Born Neville Livingston in Kingston’s Trench Town on April 10, 1947, Wailer and Bob Marley were stepbrothers. The duo, and Peter Tosh, formed the Wailers (then known as the Wailing Wailers) in 1963. Despite breaking up for a brief period in the ’60s when Marley left Jamaica for the U.S. and Wailer went to jail for possession of marijuana, the group became international superstars as Bob Marley and the Wailers in the 1970s.

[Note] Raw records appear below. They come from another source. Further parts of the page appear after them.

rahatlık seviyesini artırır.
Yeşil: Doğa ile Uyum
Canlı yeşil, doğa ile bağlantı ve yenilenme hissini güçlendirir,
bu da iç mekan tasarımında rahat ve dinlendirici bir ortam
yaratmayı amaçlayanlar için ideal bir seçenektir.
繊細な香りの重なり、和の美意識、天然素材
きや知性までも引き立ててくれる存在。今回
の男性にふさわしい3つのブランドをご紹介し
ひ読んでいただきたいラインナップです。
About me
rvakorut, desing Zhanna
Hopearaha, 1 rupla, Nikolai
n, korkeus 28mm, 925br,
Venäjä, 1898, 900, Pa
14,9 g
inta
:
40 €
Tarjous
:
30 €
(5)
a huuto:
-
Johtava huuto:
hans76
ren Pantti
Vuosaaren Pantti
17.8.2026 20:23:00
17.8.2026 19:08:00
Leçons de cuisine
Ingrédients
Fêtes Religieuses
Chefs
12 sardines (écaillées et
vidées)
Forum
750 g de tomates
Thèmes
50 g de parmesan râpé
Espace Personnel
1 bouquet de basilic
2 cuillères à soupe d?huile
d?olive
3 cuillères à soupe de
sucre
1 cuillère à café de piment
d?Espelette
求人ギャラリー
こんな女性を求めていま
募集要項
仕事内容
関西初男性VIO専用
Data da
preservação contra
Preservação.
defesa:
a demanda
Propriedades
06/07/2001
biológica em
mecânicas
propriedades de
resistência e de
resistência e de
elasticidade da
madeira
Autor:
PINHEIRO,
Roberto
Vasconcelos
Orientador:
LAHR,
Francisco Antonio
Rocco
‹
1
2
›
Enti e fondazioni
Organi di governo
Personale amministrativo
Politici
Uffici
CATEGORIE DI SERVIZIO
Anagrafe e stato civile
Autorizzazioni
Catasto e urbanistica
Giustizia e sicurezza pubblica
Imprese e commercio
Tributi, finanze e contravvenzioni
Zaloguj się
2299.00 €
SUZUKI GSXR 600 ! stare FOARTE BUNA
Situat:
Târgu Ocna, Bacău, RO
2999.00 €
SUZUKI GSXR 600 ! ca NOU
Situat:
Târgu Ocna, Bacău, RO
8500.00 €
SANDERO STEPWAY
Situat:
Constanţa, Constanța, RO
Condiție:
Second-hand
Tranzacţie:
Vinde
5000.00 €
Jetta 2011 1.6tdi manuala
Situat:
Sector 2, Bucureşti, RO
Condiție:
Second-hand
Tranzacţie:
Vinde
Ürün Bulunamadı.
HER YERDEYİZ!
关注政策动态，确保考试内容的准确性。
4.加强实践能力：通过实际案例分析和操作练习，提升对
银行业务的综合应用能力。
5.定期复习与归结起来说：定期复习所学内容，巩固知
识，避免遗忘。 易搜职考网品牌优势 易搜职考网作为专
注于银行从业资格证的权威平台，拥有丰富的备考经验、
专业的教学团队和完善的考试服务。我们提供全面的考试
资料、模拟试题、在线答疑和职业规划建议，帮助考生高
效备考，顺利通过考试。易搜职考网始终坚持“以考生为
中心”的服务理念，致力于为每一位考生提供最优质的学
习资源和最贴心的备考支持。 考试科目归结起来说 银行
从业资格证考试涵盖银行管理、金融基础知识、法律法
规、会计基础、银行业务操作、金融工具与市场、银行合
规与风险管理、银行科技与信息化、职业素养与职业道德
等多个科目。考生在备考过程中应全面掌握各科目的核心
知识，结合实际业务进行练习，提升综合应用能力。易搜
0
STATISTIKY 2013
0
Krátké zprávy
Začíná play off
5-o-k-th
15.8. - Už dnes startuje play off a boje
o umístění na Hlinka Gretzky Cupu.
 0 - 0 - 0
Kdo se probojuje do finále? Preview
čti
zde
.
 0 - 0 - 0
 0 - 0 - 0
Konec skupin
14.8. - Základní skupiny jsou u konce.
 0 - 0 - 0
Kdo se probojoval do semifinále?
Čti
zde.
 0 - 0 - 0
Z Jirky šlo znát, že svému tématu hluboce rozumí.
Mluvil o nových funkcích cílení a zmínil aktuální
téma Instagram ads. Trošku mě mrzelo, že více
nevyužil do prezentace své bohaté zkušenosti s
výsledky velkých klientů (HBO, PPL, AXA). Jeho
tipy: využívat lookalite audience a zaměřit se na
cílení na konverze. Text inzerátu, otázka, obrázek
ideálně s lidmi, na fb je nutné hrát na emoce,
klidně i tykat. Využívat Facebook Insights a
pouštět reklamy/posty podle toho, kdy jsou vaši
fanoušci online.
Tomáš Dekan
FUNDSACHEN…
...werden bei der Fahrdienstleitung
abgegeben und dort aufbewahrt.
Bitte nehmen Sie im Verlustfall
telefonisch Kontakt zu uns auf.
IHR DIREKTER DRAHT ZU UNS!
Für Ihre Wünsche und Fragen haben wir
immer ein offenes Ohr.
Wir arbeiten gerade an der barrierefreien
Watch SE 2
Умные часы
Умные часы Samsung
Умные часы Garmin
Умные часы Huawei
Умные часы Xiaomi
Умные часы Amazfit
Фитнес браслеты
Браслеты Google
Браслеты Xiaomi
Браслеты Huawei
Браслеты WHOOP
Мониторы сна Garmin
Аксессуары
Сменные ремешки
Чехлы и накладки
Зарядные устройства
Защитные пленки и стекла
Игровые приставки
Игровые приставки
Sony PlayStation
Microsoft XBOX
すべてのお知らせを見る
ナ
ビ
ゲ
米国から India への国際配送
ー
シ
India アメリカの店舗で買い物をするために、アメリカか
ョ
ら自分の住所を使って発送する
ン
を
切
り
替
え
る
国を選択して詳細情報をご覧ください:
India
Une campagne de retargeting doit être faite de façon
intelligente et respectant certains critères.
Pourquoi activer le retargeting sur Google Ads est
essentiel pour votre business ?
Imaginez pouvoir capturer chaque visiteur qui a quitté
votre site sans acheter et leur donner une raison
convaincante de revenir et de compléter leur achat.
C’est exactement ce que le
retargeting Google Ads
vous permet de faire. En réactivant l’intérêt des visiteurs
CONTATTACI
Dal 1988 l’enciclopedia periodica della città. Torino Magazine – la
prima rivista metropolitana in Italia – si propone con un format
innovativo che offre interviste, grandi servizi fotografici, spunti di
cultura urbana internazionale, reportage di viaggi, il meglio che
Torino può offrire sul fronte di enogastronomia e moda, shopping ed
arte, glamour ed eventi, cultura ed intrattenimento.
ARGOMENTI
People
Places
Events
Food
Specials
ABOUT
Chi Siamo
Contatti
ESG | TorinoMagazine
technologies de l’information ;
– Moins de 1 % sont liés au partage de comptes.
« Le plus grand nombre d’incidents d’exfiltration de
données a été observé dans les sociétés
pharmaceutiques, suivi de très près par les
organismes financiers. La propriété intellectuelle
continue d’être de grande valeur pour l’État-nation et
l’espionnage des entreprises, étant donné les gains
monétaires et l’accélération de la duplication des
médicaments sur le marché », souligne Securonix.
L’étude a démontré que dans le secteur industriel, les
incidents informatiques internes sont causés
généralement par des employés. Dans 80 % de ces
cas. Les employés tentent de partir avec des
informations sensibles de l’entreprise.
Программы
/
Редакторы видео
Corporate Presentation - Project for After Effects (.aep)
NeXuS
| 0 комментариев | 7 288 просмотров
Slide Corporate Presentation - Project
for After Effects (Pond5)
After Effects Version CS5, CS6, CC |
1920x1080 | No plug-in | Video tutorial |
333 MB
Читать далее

Wailer’s role in the group was laying down the harmonies that became an integral part of the group’s sound.
Despite leaving the group in 1973 to this dislike of touring and his Rastafarian faith, Wailer carved out a successful solo career, in particular with 1976’s Blackheart Man being the standout. That collection featured his single “Dreamland.”
He won three Grammys in the ’90s — a Best Reggae Album award in 1994 for Crucial! Roots Classics and one in 1996 for Hall Of Fame – A Tribute To Bob Marley’s 50th Anniversary. His other Grammy win was for Best Reggae Recording in 1991 for Time Will Tell – A Tribute To Bob Marley.
In 2013, Wailer recorded with Snoop Dogg when he was making his Snoop Lion album.
In 2017, Wailer was awarded the Order of Merit by the Jamaican government and in 2019, received the Reggae Gold Award for his contributions to the country’s music culture.